Nota conjunta com atualização de posicionamento sobre a COVID-19 e os tratamentos de reprodução assistida

Informações complementares à nota emitida em 21 de março de 2020

A Sociedade Brasileira de Reprodução Assistida – SBRA e a Red Latinoamericana de Reproducción Asistida – REDLARA, acompanhando as demais sociedades mundiais e face à presença da pandemia de Covid-19, emitiram comunicado em 17 e 21 de março de 2020. Globalmente, e na América Latina não foi diferente, ciclos iniciados foram completados, decisões de congelamento tomadas, transferências discutidas e, na maioria das vezes, postergadas. Desde o início, entendemos que poderiam haver situações a serem individualizadas, como os casos oncológicos, em que pacientes necessitariam com urgência da preservação de seus gametas previamente a procedimentos cirúrgicos ou eventual quimioterapia que pudesse afetar sua fertilidade futura. Ao mesmo tempo, havia outros casos susceptíveis de individualização.

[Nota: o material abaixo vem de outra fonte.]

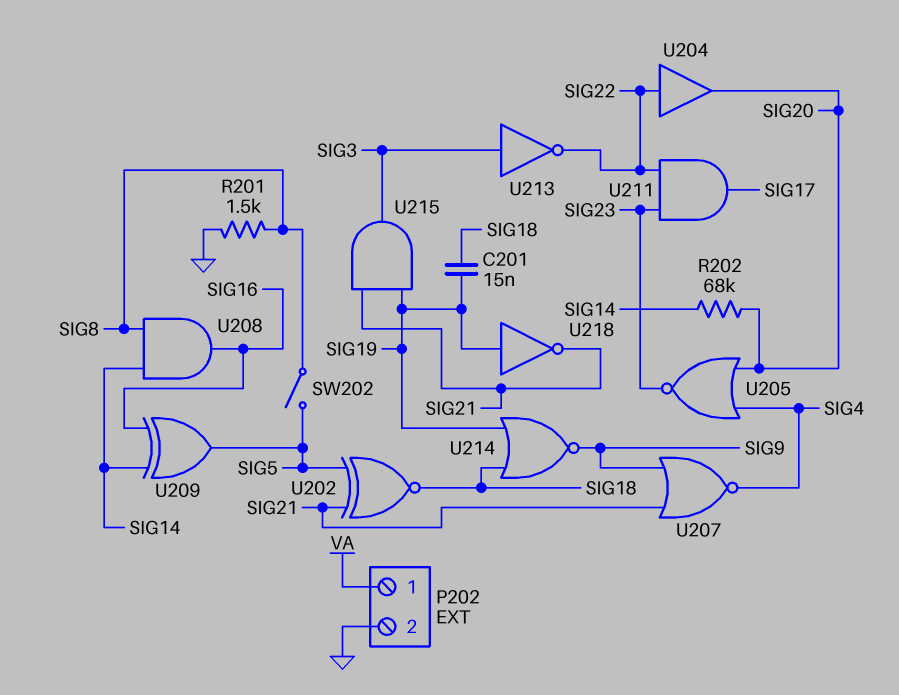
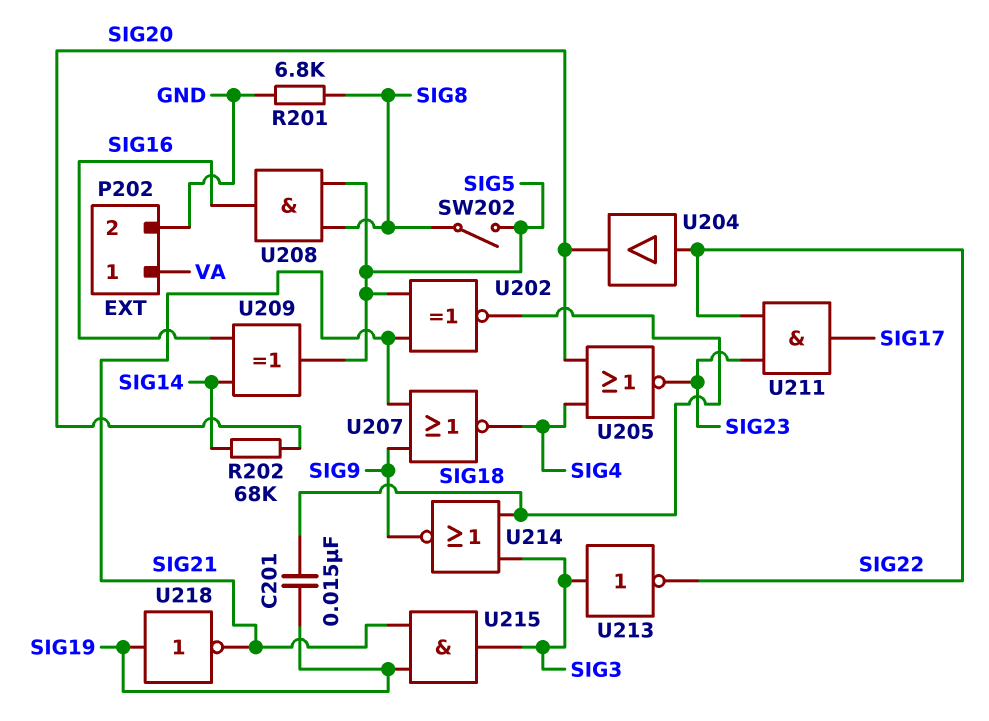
R201: 1.5k (GND, SIG8) -> 6.8k (GND, SIG8)
U208: AND (in SIG8, in SIG14, out SIG16) -> AND (in SIG5, in SIG8, out SIG16)
U214: NOR (in SIG18, in SIG19, out SIG9) -> NOR (in SIG3, in SIG18, out SIG9)

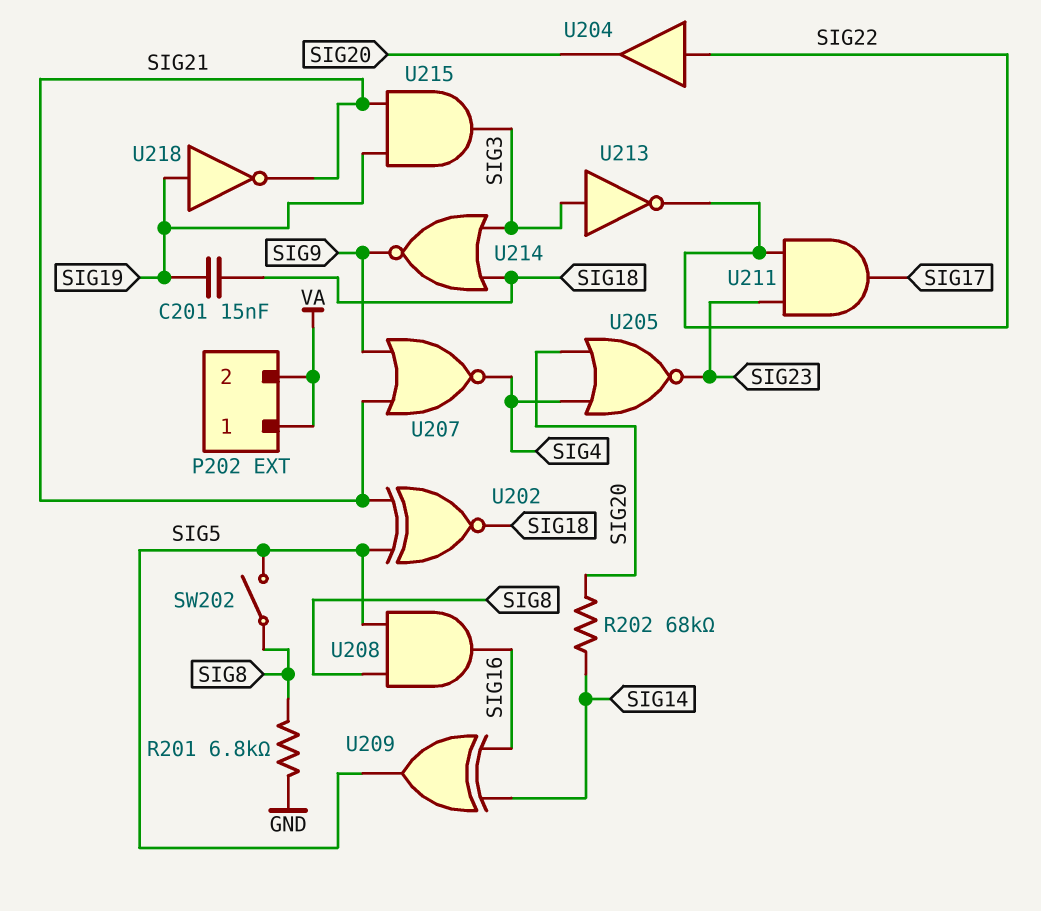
P202 pin 2: GND -> VA

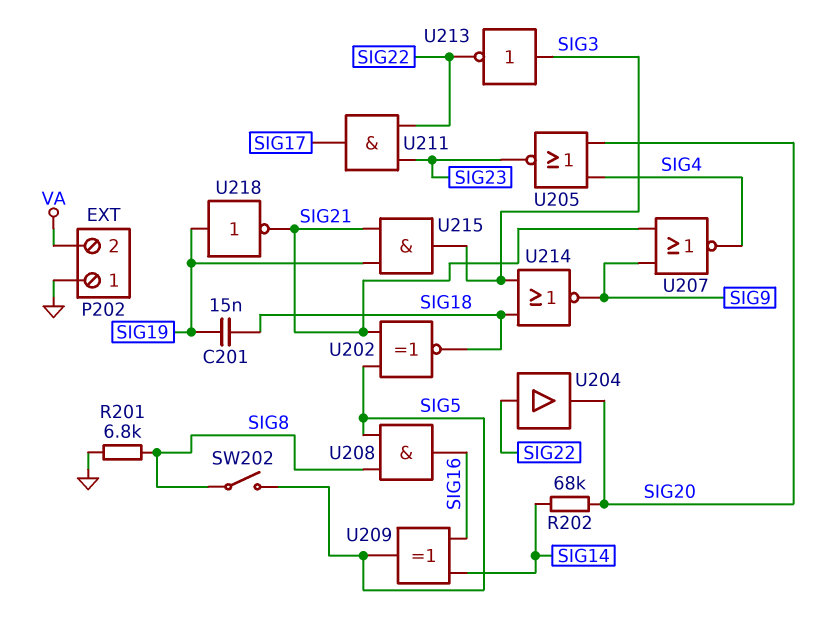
P202 pin 1: VA -> GND

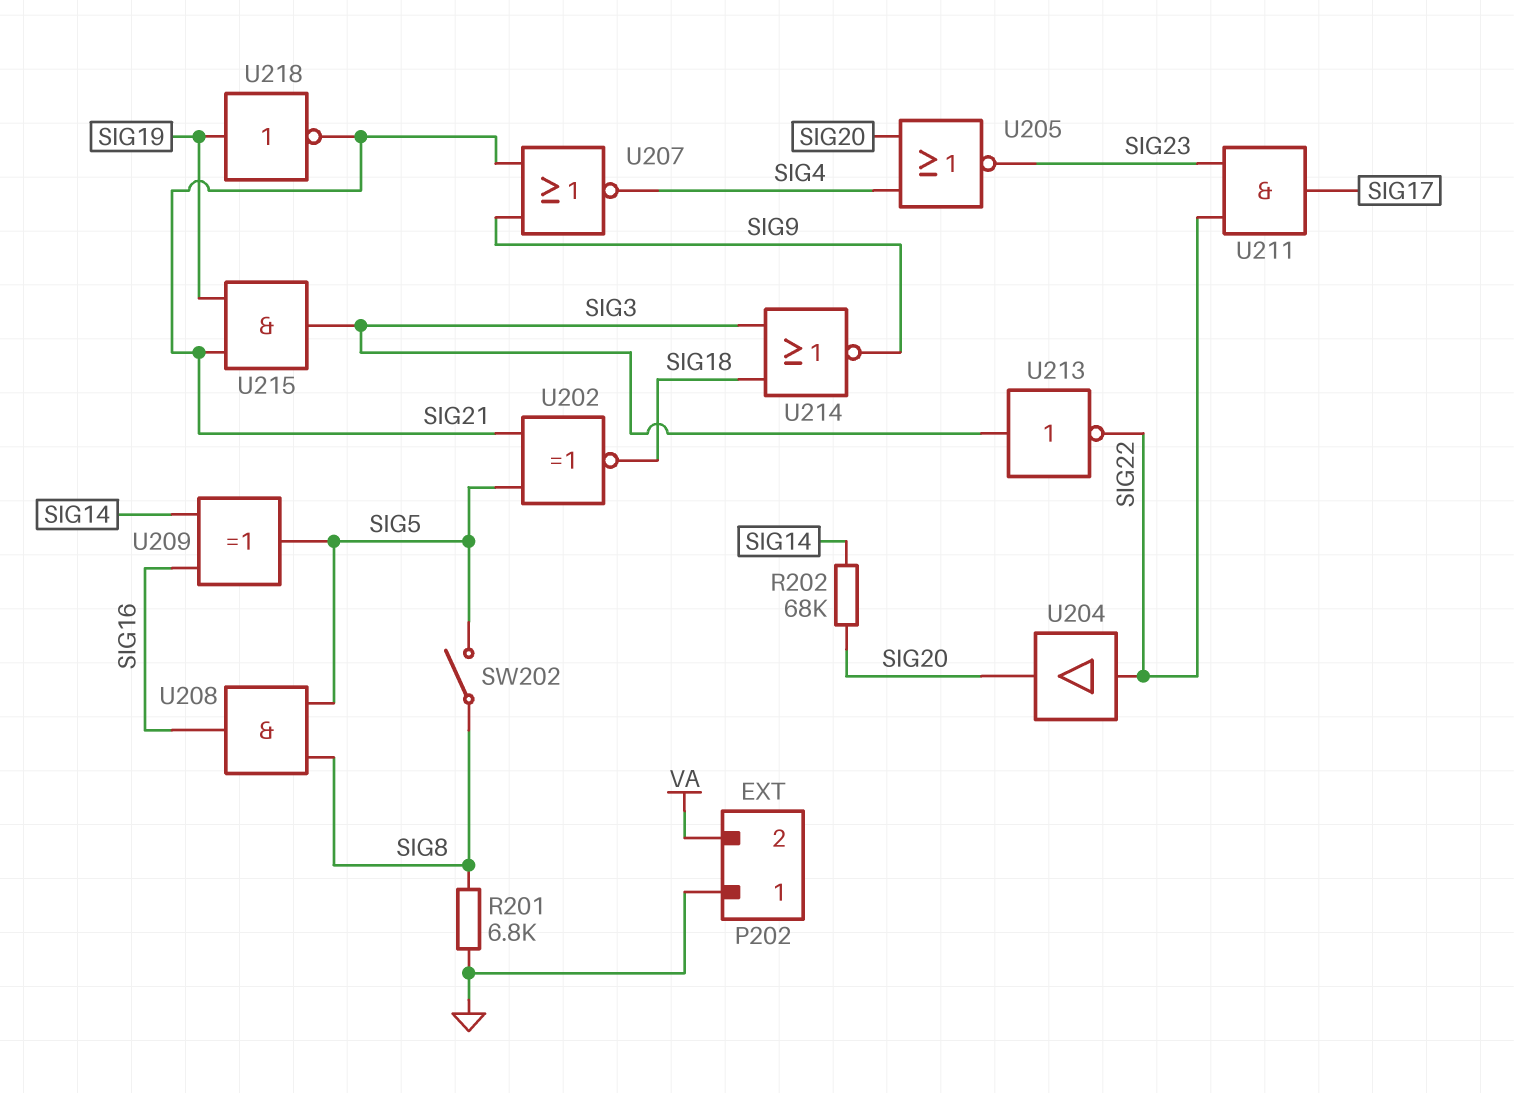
C201: 15nF (SIG18, SIG19) -> none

Passados 30 dias, com novos dados sobre a Covid-19, reconhecendo novos cenários para diferentes países, regiões ou cidades, além da realidade de um período claro de extensão da pandemia, que a infertilidade é definida pela OMS como doença, assim como a própria OMS define o direito de autonomia dos pacientes e:

CONSIDERANDO que, sob a luz de novas evidências científicas, este posicionamento deverá seguir sendo atualizado em momentos sucessivos;

CONSIDERANDO que, segundo a literatura médica, não se identificou até o momento a presença de vírus nos gametas e tratos genitais masculino ou feminino;

CONSIDERANDO que, até o momento, não há evidências a respeito das repercussões do Covid-19 sobre a gestação inicial;

CONSIDERANDO a preocupação com relação às evidências científicas emergentes quanto à possibilidade de transmissão vertical – isto é, da mãe para o bebê;

CONSIDERANDO que os serviços de reprodução assistida devam seguir as recomendações governamentais, respeitando as particularidades locais;

CONSIDERANDO a observação das medidas de distanciamento social, com cuidados na preservação dos pacientes e equipes, quando da assistência;

CONSIDERANDO as condutas para mitigar a sobrecarga do sistema de saúde local;

CONSIDERANDO que o adiamento dos tratamentos de reprodução assistida abrange determinados casos extremamente sensíveis ao tempo e, portanto, inadiáveis, com risco de condenar pessoas a uma infertilidade irreversível – ou seja, esterilidade; e

CONSIDERANDO o respeito à autonomia do paciente,

RECOMENDAM que ciclos de reprodução assistida possam ser realizados sob juízo do profissional assistente, em decisão compartilhada com os usuários do serviço, de forma personalizada, fundamentados e bem documentados, com precaução e bom-senso, evitando-se transferências embrionárias neste momento.